Bataringaya ran as a member of the Democratic Party of Uganda for the legislative seat for the Ankole District to the Uganda Legislative Council in the transitional government between the colonial-era Uganda Protectorate and the Republic of Uganda in the first Ugandan nationwide direct elections, the March 1961 Ugandan general elections. Bataringaya quickly became popular within the Democratic Party of Uganda that controlled government following its win of 44 of the 82 contested seats, and Bataringaya was appointed to be the first Minister of Local Government for Uganda's first post-colonial independent government under Benedicto Kiwanuka.
Bataringaya was recently elected Secretary General of the Democratic Party of Uganda in 1961, and became the second most powerful member of the Democratic Party after the Prime Minister of the transitional government between the colonial-era Uganda Protectorate and the Republic of Uganda, Benedicto Kiwanuka. Benedicto Kiwanuka did not run for the Parliament of Uganda in the 1962 Ugandan general election and thus was ineligible for any parliamentarian positions in the first government of the Republic of Uganda. As the highest-ranking member of the Democratic Party of Uganda still in the Parliament of Uganda, Bataringaya became the second ever Leader of the Ugandan Opposition, replacing newly elected prime minister Apollo Milton Obote, and the first ever Ugandan Opposition Leader of the new Republic of Uganda.

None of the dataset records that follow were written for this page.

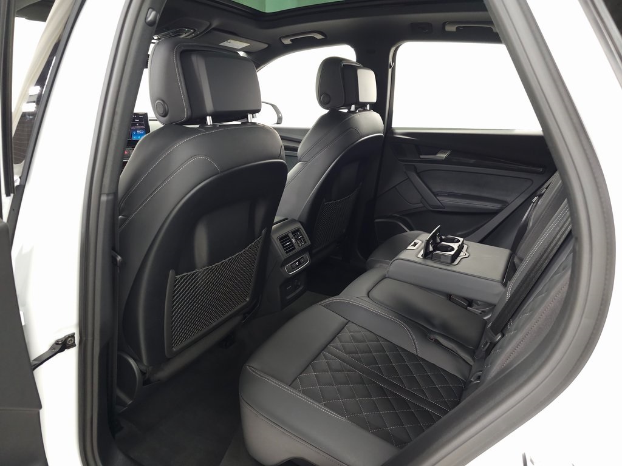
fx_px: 413
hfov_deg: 73.9
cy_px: 233
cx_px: 311
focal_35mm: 23
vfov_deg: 58.9
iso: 400
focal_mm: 6.3
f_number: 1.7
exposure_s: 1/60
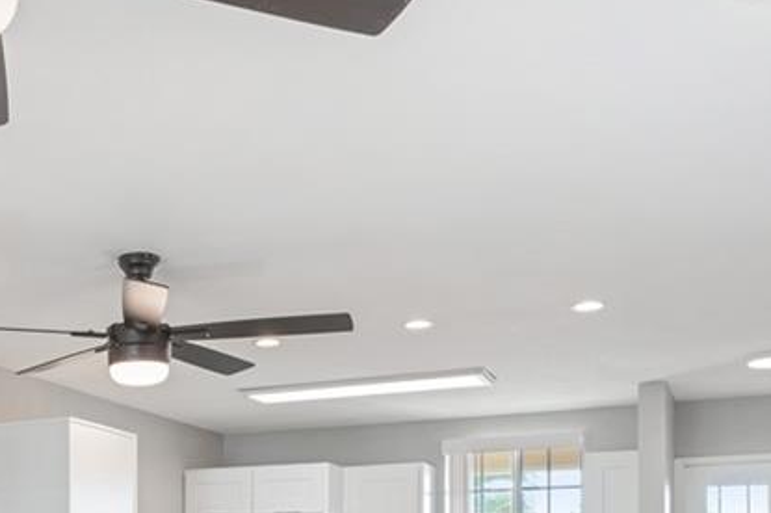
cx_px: 110
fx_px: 1156
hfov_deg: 35.2
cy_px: 584
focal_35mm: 54
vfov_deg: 23.3
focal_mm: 14
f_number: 9
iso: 200
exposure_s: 1/15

After graduating from Makerere University, Bataringaya became a secondary school teacher. He taught at Ntare Secondary School, a residential single-sex all boy's secondary school located in Mbarara, Mbarara District, Uganda. He then became the school supervisor of the Ankole Catholic schools from 1959 to 1961, when he was first elected to the Parliament of Uganda.
Bataringaya attended St. Leo's College, Kyegobe, a residential boys' secondary school of Catholic curriculum, located in Fort Portal, Kabarole District in the Western Region of Uganda from 1945 to 1947. He then attended the Government Teacher Training College of Uganda (TTC) from 1948 to 1949. He then attended Makerere University, Uganda's top university, from 1953 to 1956. It was at Makerere University that Bataringaya began his political career, becoming the University College Guild president for the 1955 to 1956 term.

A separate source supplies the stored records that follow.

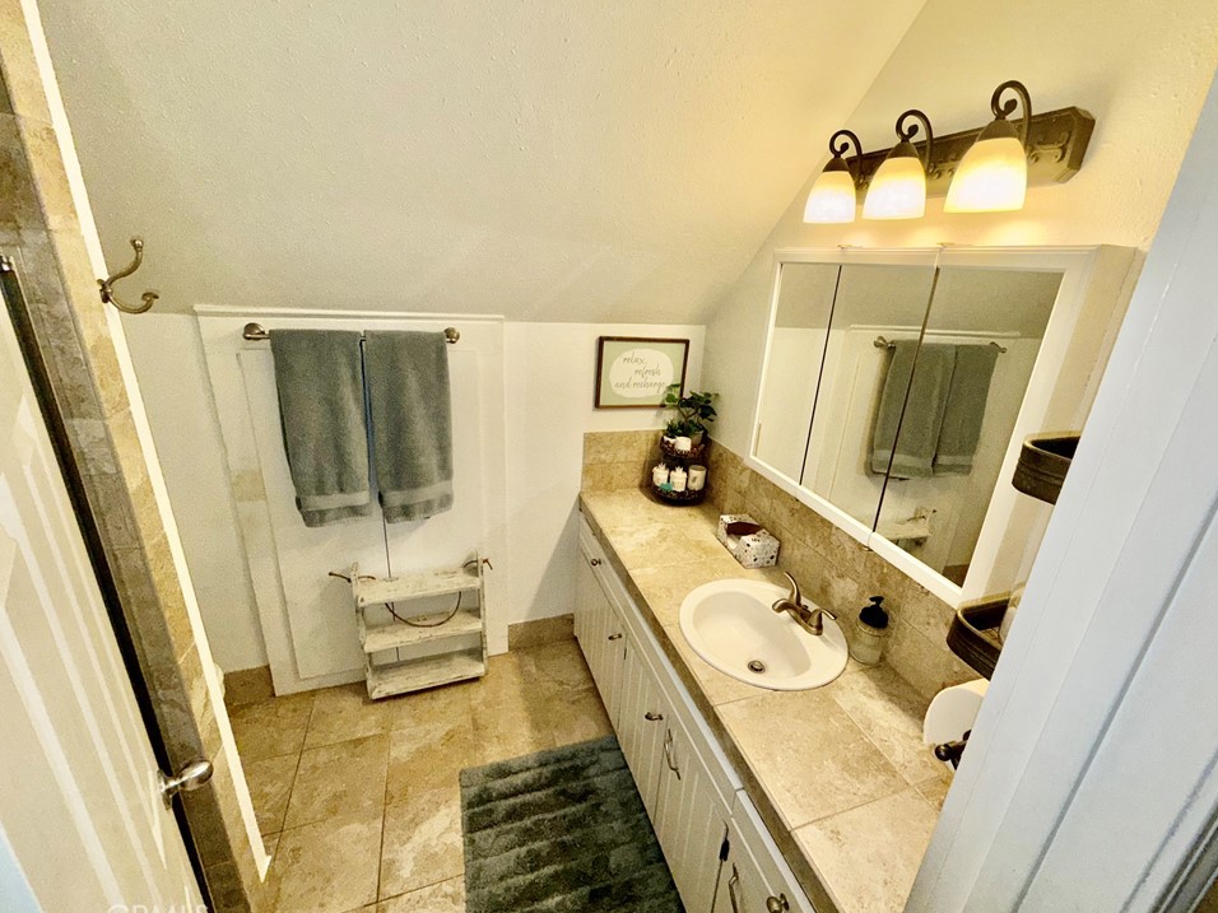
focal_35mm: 15
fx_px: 528
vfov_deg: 81.7
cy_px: 446
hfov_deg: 98.1
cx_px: 632
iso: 50
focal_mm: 2.22
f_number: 2.2
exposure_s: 1/122
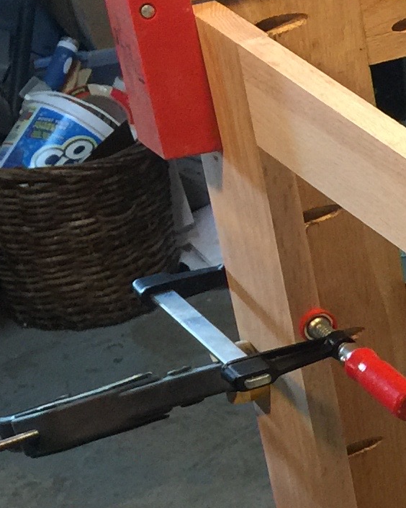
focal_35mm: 131
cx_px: 1123
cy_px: 481
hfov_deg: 9.7
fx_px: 1968
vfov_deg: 14.5
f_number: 2.2
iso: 40
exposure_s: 1/15
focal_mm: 4.15
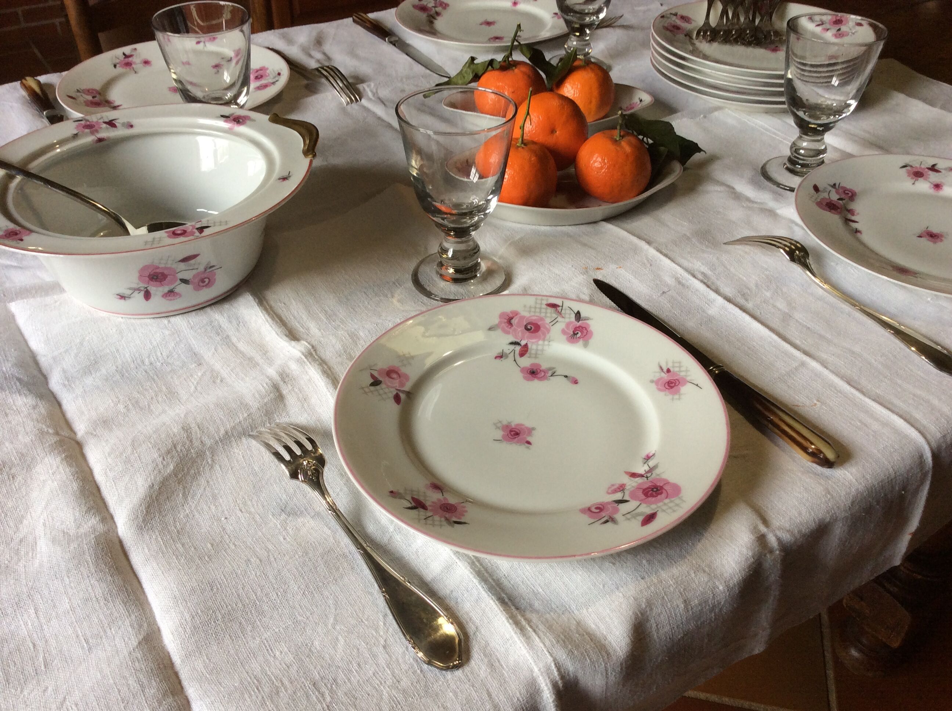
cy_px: 356
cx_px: 476
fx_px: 879
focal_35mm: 32
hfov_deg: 56.9
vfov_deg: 44.1
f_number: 2.4
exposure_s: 1/50
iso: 50
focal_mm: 3.3
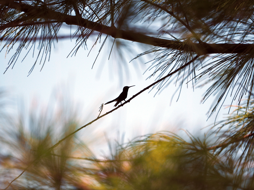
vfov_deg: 3.5
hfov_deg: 4.7
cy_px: 95
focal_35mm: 421
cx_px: 127
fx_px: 3089
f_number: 4
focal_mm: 210
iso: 200
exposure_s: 1/2000
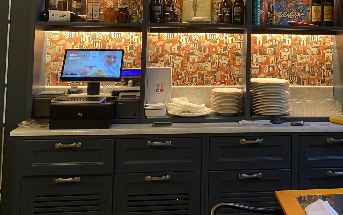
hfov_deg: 38.6
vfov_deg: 24.3
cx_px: 255
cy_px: 4
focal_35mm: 51
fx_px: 477
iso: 250
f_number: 1.8
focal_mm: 4.25
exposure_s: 1/50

Basil Kiiza Bataringaya was born in 1927, in the village of Kantojo, in the county of Igara, in the Bushenyi District of the Ugandan Protectorate. His father was Marko Kiiza, who was the Ssaza Chief of Bunyaruguru at the time. A Ssaza was the equivalent of a county in the newly created administration divisions after the absorption of the Ankole Kingdom in to the British Protectorate of Uganda, as a part of the Ankole Agreement of 1901. The Ankole Agreement set the boundaries of the Bunyaruguru Ssaza as "On the north-west by the Dweru Channel; on the east by the Chambura River, the recognized Bunyaruguru-lgara and Kamsura-Igara boundaries; on the south by the Rwenchwera River; on the west by Lake Albert Edward", and gave Bataringaya's father a powerful position in southwestern Uganda during the early 20th century.